By Mariam Tvaliashvili · e11DROPS · Key West, FL · Reading time: 3 min
People ask me sometimes where my recipes come from. The honest answer is one I don’t always know how to explain in a way that sounds practical — because the truth is, some of them come to me in my dreams. Others arrive in the quiet of a deep meditation, when my mind finally stops and something older than me seems to step in. I’ve learned not to question it. I just write it down when I wake up, and I make it.
That’s exactly how Babo’s Balm came to life. And it’s exactly why I named it after her.
Who Babo Was
In Georgian — my home country, the Republic of Georgia — ბაბო (Babo) means great-grandmother. Mine was named Nina, but to me, she was simply Babo. She is the person I grew up around, the person who taught me to love, respect, and appreciate Mother Earth before I even understood what those words meant.
I spent my childhood beside her — in the garden, in the barn, at the hearth. She didn’t teach with lectures. She taught by letting me do the work alongside her.
What She Taught Me, With Her Hands
I grew vegetables from seed to harvest in her garden. I cared for the animals with her — fed them, cleaned after them, learned their rhythms. I was there the night our cow, Marta, gave birth to her calf, Saturn. I still remember how still and quiet the barn was, and then how loud it wasn’t. It was magical, in the most literal sense of the word — the kind of moment that rearranges something in you permanently.
I milked cows beside Babo more mornings than I can count. And I baked bread with her in a თონე (tone) — a clay hearth oven, similar to a tandoor, that’s been in our country for centuries. Nina and her husband built that tone with their own hands, long before I was born. Every შოთის პური ( georgian type of bread) that came out of it tasted like it had history baked into the crust.
This is what I mean when I say I was raised by the earth, through her.
Where the Recipes Come From Now
I don’t think the dreams and the meditations are separate from any of that. I think they’re a continuation of it — Babo, and the generations before her, still finding ways to hand things down. When a formula comes to me, it rarely feels like I invented it. It feels more like I remembered it.
The ingredients in Babo’s Balm are the ones that keep showing up: shea butter, calendula, chamomile, lavender, St. John’s Wort, rosehip, nettle, sunflower oil slowly steeped with all of it. Earth-given things, gathered and infused the way they’ve been gathered and infused for generations longer than I’ve been alive. I don’t see myself as the one who made this balm so much as the one who was trusted to pass it along.
Why I Make This
I make Babo’s Balm — and everything else under e11DROPS — because I believe the earth already gave us what we need. My job is just to listen closely enough to hear it, and to honor it the way Babo honored everything she touched: with patience, with respect, and with her hands in the soil.

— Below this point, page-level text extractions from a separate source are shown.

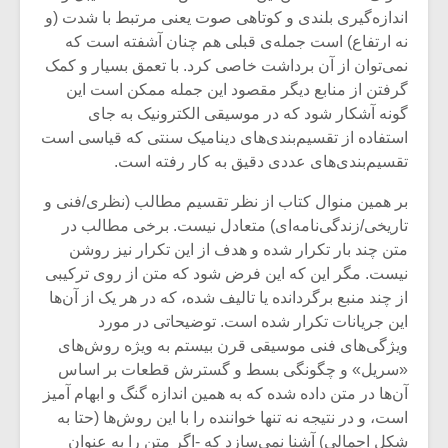
اندازه‌گیری بلندی و کوتاهی صوت یعنی مرتبط با شدت (و
نه ارتفاع) است جمله‌ی قبلی هم چنان آشفته است که
نمی‌توان از آن برداشت خاصی کرد. با تعمق بسیار و کمک
گرفتن از منابع دیگر مقصود این جمله ممکن است این
گونه آشکار شود که در موسیقی الکترونیک به جای
استفاده از تقسیم‌بندی‌های دینامیک سنتی که قیاسی‌ است
تقسیم‌بندی‌های عددی دقیق به کار رفته است.
بر همین منوال کتاب از نظر تقسیم مطالب (نظری/فنی و
تاریخی/زندگی‌نامه‌ای) متعادل نیست. برخی مطالب در
متن چند بار تکرار شده و هدف از این تکرار نیز روشن
نیست. مگر این که این فرض شود که متن از روی ترکیبی
از چند منبع برگردانده یا تالیف شده، که در هر یک از آن‌ها
این جریانات تکرار شده است. توضیحاتی در مورد
ویژگی‌های فنی موسیقی قرن بیستم به ویژه روش‌های
«سریل» و چگونگی بسط و گسترش قطعات بر اساس
آن‌ها در متن داده شده که به همین اندازه گنگ و ابهام آمیز
است، و در نتیجه نه تنها خواننده را با این روش‌ها (حتا به
شکل اجمالی) آشنا نمی‌سازد که -اگر متن را به عنوان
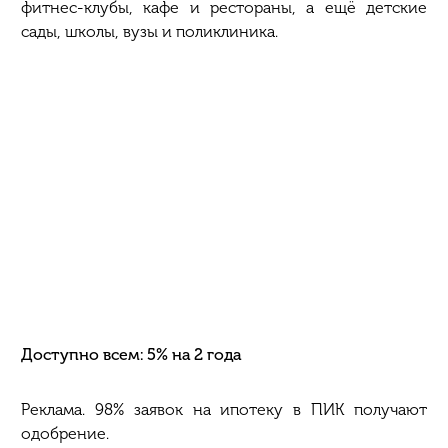
фитнес-клубы, кафе и рестораны, а ещё детские
сады, школы, вузы и поликлиника.
Доступно всем: 5% на 2 года
Реклама. 98% заявок на ипотеку в ПИК получают
одобрение.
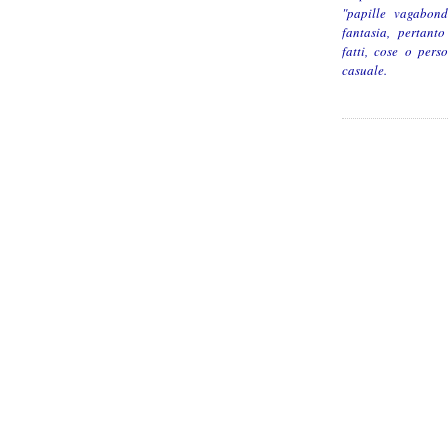
"papille vagabon
fantasia, pertant
fatti, cose o pers
casuale.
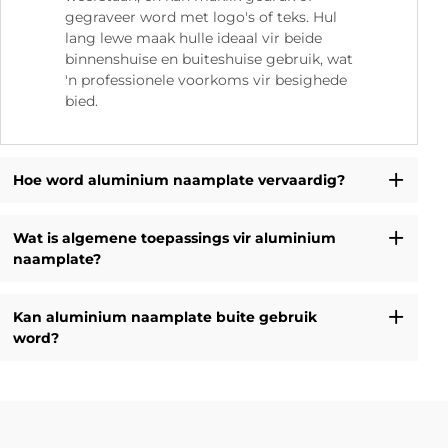
gegraveer word met logo's of teks. Hul
lang lewe maak hulle ideaal vir beide
binnenshuise en buiteshuise gebruik, wat
'n professionele voorkoms vir besighede
bied.
Hoe word aluminium naamplate vervaardig?
Wat is algemene toepassings vir aluminium
naamplate?
Kan aluminium naamplate buite gebruik
word?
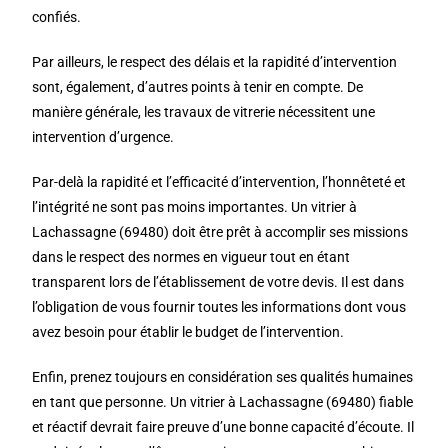
confiés.
Par ailleurs, le respect des délais et la rapidité d’intervention
sont, également, d’autres points à tenir en compte. De
manière générale, les travaux de vitrerie nécessitent une
intervention d’urgence.
Par-delà la rapidité et l’efficacité d’intervention, l’honnêteté et
l’intégrité ne sont pas moins importantes. Un vitrier à
Lachassagne (69480) doit être prêt à accomplir ses missions
dans le respect des normes en vigueur tout en étant
transparent lors de l’établissement de votre devis. Il est dans
l’obligation de vous fournir toutes les informations dont vous
avez besoin pour établir le budget de l’intervention.
Enfin, prenez toujours en considération ses qualités humaines
en tant que personne. Un vitrier à Lachassagne (69480) fiable
et réactif devrait faire preuve d’une bonne capacité d’écoute. Il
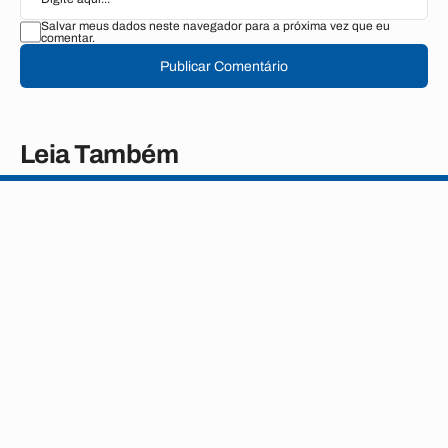
Salvar meus dados neste navegador para a próxima vez que eu
comentar.
Publicar Comentário
Leia Também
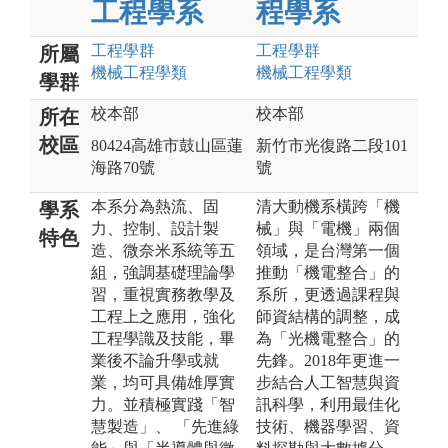
工程學系
程學系
工程
學群
工程
學群
所屬
機械工程
學類
機械工程
學類
學群
校本部
校本部
所在
校區
80424高雄市鼓山區蓮
新竹市光復路二段101
海路70號
號
本系分為熱流、固
清大動機系橫跨「機
學系
力、控制、設計製
械」與「電機」兩個
特色
造、微奈米系統等五
領域，是台灣第一個
組，強調基礎理論學
推動「機電整合」的
習，重視實務教學及
系所，更透過課程與
工程上之應用，強化
師資結構的調整，成
工程學識及技能，畢
為「光機電整合」的
業後不論升學或就
先鋒。2018年更進一
業，均可具備雄厚實
步結合人工智慧與資
力。並積極實踐「智
訊科學，利用最佳化
慧製造」、 「先進綠
技術、機器學習、資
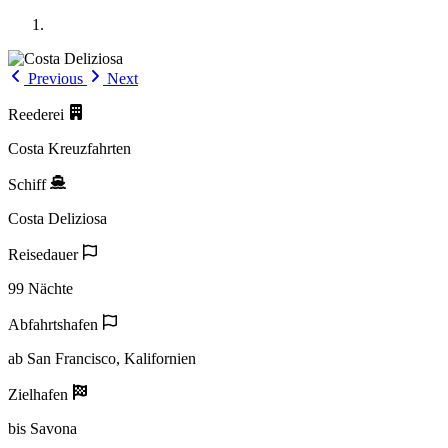
Previous
Next
Reederei
Costa Kreuzfahrten
Schiff
Costa Deliziosa
Reisedauer
99 Nächte
Abfahrtshafen
ab San Francisco, Kalifornien
Zielhafen
bis Savona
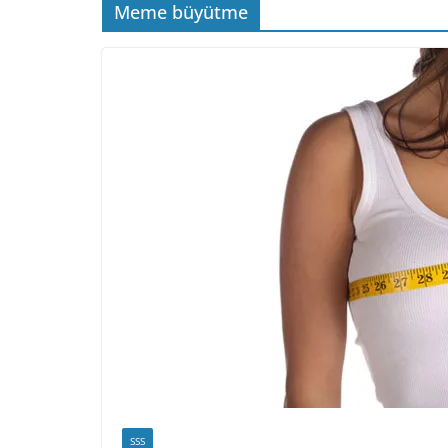
Meme büyütme
SSS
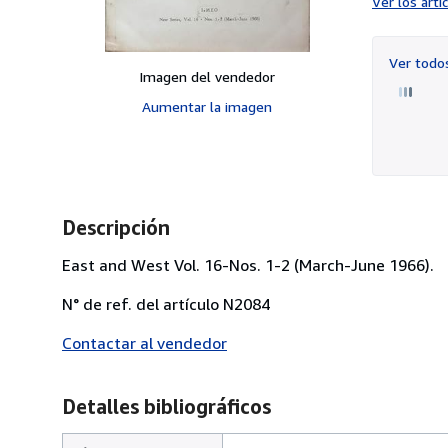
Ver los art
Ver tod
Imagen del vendedor
Aumentar la imagen
Descripción
East and West Vol. 16-Nos. 1-2 (March-June 1966).
N° de ref. del artículo N2084
Contactar al vendedor
Detalles bibliográficos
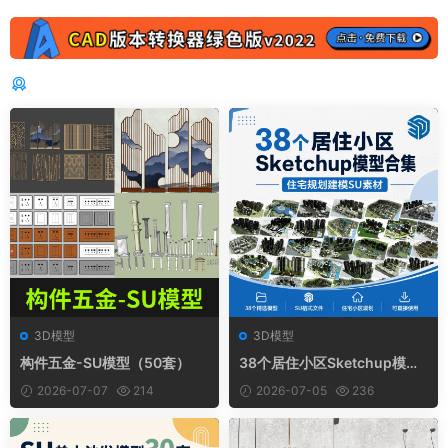
猜你喜欢
3D模型
3D模型
构件五金-SU模型（50套）
38个居住小区Sketchup模型
合集，住宅规划建模SU素材
2026-07-07
214
2026-07-05
236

So when you open a jar of Babo’s Balm, I hope you feel a little of that. Not a product. A story — one that started in a garden in Georgia, traveled through a Babo’s hands and a centuries-old tone, through dreams I didn’t ask for but am endlessly grateful to receive, and landed here, in Key West, in a small jar made with love.
Thank you to my ancestors, to God, and to Mother Earth — Gaia — for all of it.